The tie-up drew Virgin Atlantic's opposition. "Because the industry is hurting, that should not be an excuse to nod through a grouping that is not in the public interest," said Virgin Atlantic chief executive Steve Ridgway.

Ridgway said the deal would give British Airways and American Airlines too much clout in trans-Atlantic routes, among the most profitable in the industry. For example, Ridgway said the combination would give British Airways and American Airlines 62 percent of passengers traveling between New York's John F. Kennedy International Airport and London's Heathrow Airport.

Virgin plans to spend $5.6 million to fight the venture. Virgin is also planning to paint up to 38 planes with the phrase "No Way, AA/BA."

Without antitrust immunity approval, the airlines would be breaking laws that forbid them from sharing information on schedules, costs or the prices they plan to charge.

The proposal comes as European governments are arguing that U.S. laws that prohibit foreign ownership of airlines are impeding necessary consolidation in the industry. U.S. law forbids foreigners from holding more than 25 percent of the voting stock in an U.S. carrier.

The United States and European Union are negotiating a so-called "open skies" treaty that would liberalize cross-border flying rules.

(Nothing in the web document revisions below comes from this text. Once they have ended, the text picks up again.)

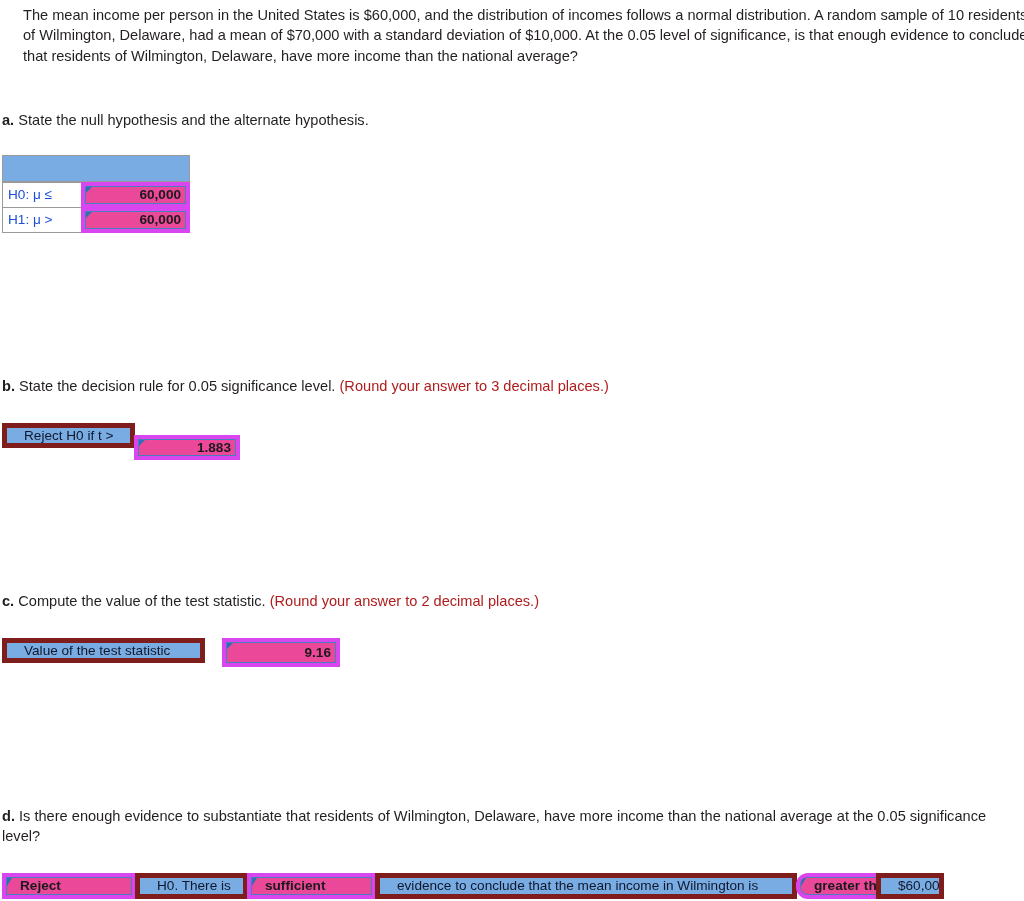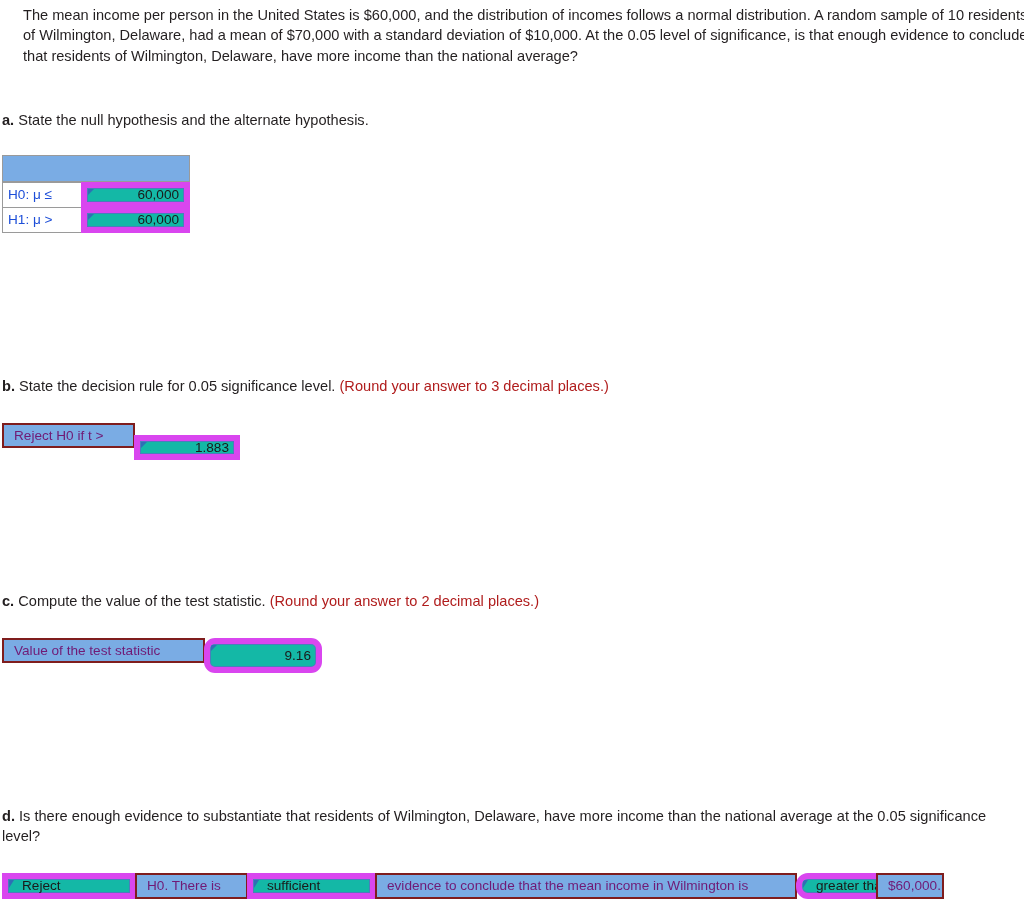--- a/index.html
+++ b/index.html
@@ -72,10 +72,11 @@
   }
   
   .cell.input {
-    background: #14b8a6;
+    background: #ec4899;
     color: #1a1a1a;
-    border: 6px solid #d946ef;
+    border: 4px solid #d946ef;
     box-shadow: 0 0 0 1px #4a7ebb inset;
+    font-weight: bold;
   }
   .cell.input.right {
     justify-content: flex-end;

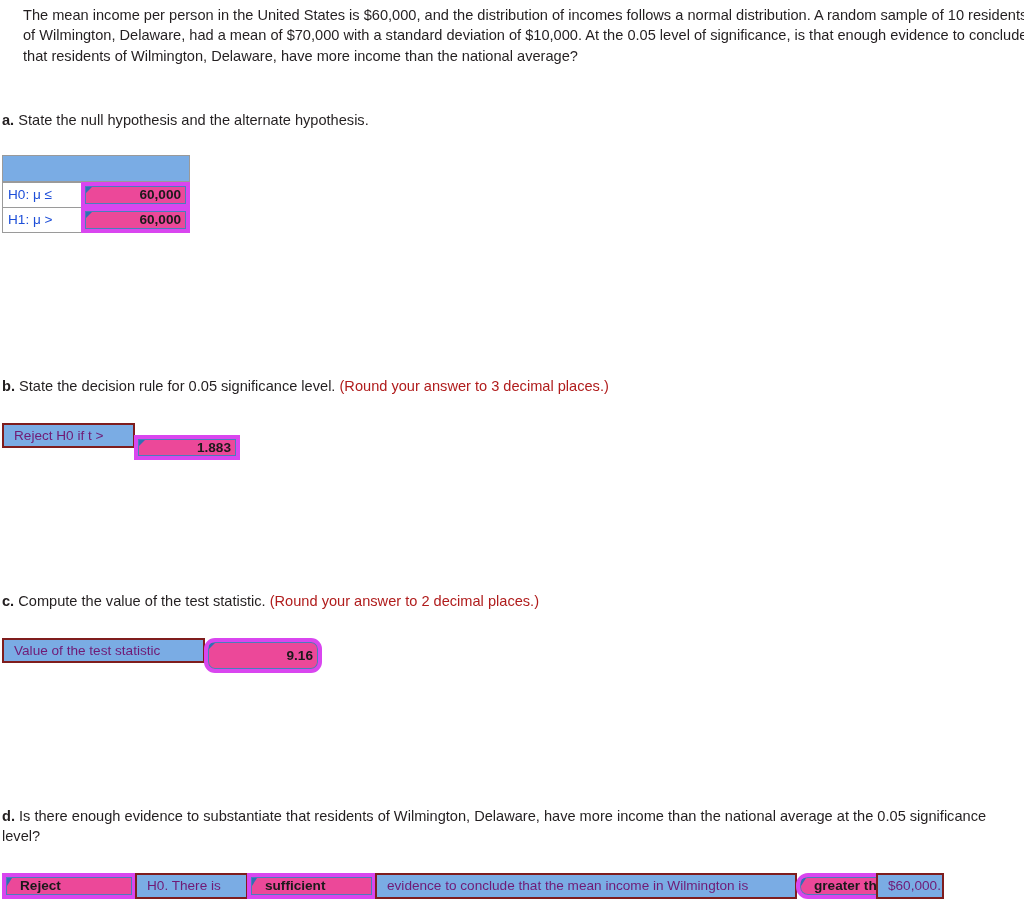--- a/index.html
+++ b/index.html
@@ -57,9 +57,9 @@
   
   .cell.blue {
     background: #7aace4;
-    color: #701a75;
-    border: 2px solid #7f1d1d;
-    padding-left: 10px;
+    color: #0f172a;
+    border: 5px solid #7f1d1d;
+    padding-left: 17px;
     justify-content: flex-start;
   }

Walsh said British Airways is a big supporter of industry consolidation.

"Our industry needs consolidation, but I recognize there are significant barriers. The biggest are ownership and control restriction," he said.

However, he said the new American Airlines partnership was not "a prelude to a merger."

Past attempts by British Airways and American Airlines to link up have been scuttled by regulators over concerns about potential dominance of trans-Atlantic routes. The airlines believe Bush administration and European Union efforts to break down cross-border route barriers have diminished the power of past objections.

Analysts say European and Asian airlines haven't been hit as hard this year by the spike in oil prices as U.S. carriers have. Foreign airlines have benefited from stronger currencies in their home countries and better hedging on the price of oil, which could make them natural sources of capital -- and perhaps potential owners of weak U.S. carriers.

Under the immunity application, which was filed with the U.S. Department of Transportation, the three airlines would cooperate commercially on flights between the United States, Mexico and Canada and the European Union, Switzerland and Norway. Regulatory authorities in the European Union have also been notified, the companies said.